Coronary Flow Reserve and Clinical Outcomes in Women
Cardiovascular disease (CVD) fatality rates are higher for women than for men, yet obstructive coronary artery disease (CAD) is less prevalent in women. Coronary flow reserve (CFR), an integrated measure of large- and small-vessel CAD and myocardial ischemia, identifies patients at risk for CVD death, but is not routinely measured in clinical practice. This study by Taqueti and coworkers investigated the impact of sex, CFR, and angiographic CAD severity on adverse cardiovascular events.
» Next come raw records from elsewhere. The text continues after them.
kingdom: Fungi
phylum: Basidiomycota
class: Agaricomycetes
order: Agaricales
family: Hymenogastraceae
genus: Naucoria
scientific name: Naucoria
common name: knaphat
Consecutive patients (n=329, 43% women) referred for invasive coronary angiography after stress testing with myocardial perfusion imaging and with left ventricular ejection fraction >40% were followed (median, 3.0 years) for a composite end point of major adverse cardiovascular events, including cardiovascular death and hospitalization for nonfatal myocardial infarction or heart failure. The extent and severity of angiographic CAD were estimated by using the CAD prognostic index, and CFR was quantified by using positron emission tomography.
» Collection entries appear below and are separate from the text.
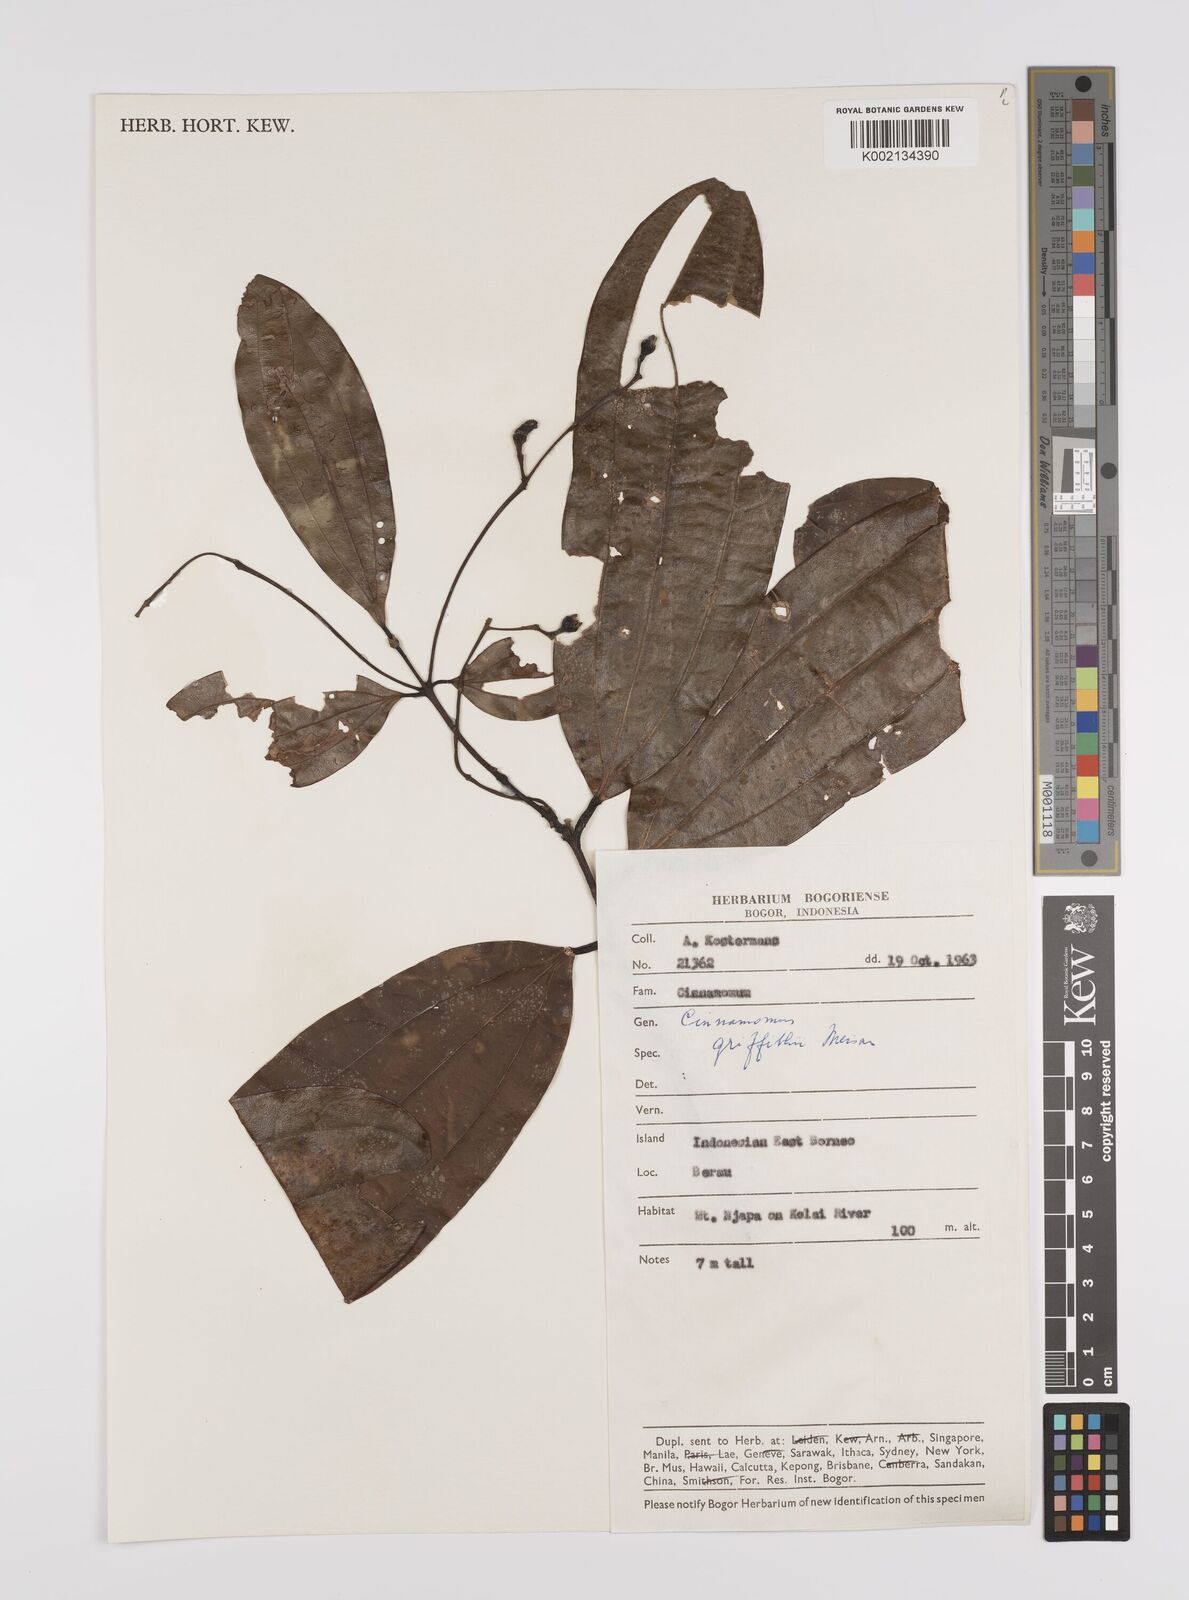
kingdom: Plantae
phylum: Tracheophyta
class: Magnoliopsida
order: Laurales
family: Lauraceae
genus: Cinnamomum
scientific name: Cinnamomum iners
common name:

Although women in comparison with men had lower pretest clinical scores, rates of prior myocardial infarction, and burden of angiographic CAD (P<0.001), they demonstrated greater risk of CVD events, even after adjustment for traditional risk factors, imaging findings, and early revascularization (HR, 2.05; CI 1.05–4.02; P=0.03). Impaired CFR was similarly present among women and men, but in patients with low CFR (<1.6, n=163), women showed a higher frequency of nonobstructive CAD, whereas men showed a higher frequency of severely obstructive CAD (P=0.002). After adjusting for CFR, the effect of sex on outcomes was no longer significant.
The authors concluded that cardiovascular risk in women was independently associated with impaired CFR, representing a hidden biological risk, and a phenotype less amenable to revascularization. Impaired CFR may represent a novel target for CVD risk reduction.
The PCSK9 inhibitors, exert an even more powerful LDL cholesterol-lowering effect than statins, but the clinical benefit of treatment with PCSK9 inhibitors has not yet been established.
A preliminary announcement from Amgen, the manufacturer of the PCSK9 inhibitor evolocumab, has advised that the results of the first PCSK9 clinical outcomes trial (FOURIER) have met trial targets.
The FOURIER trial results will be presented at the American College of Cardiology Meeting in Washington on March 17th 2017.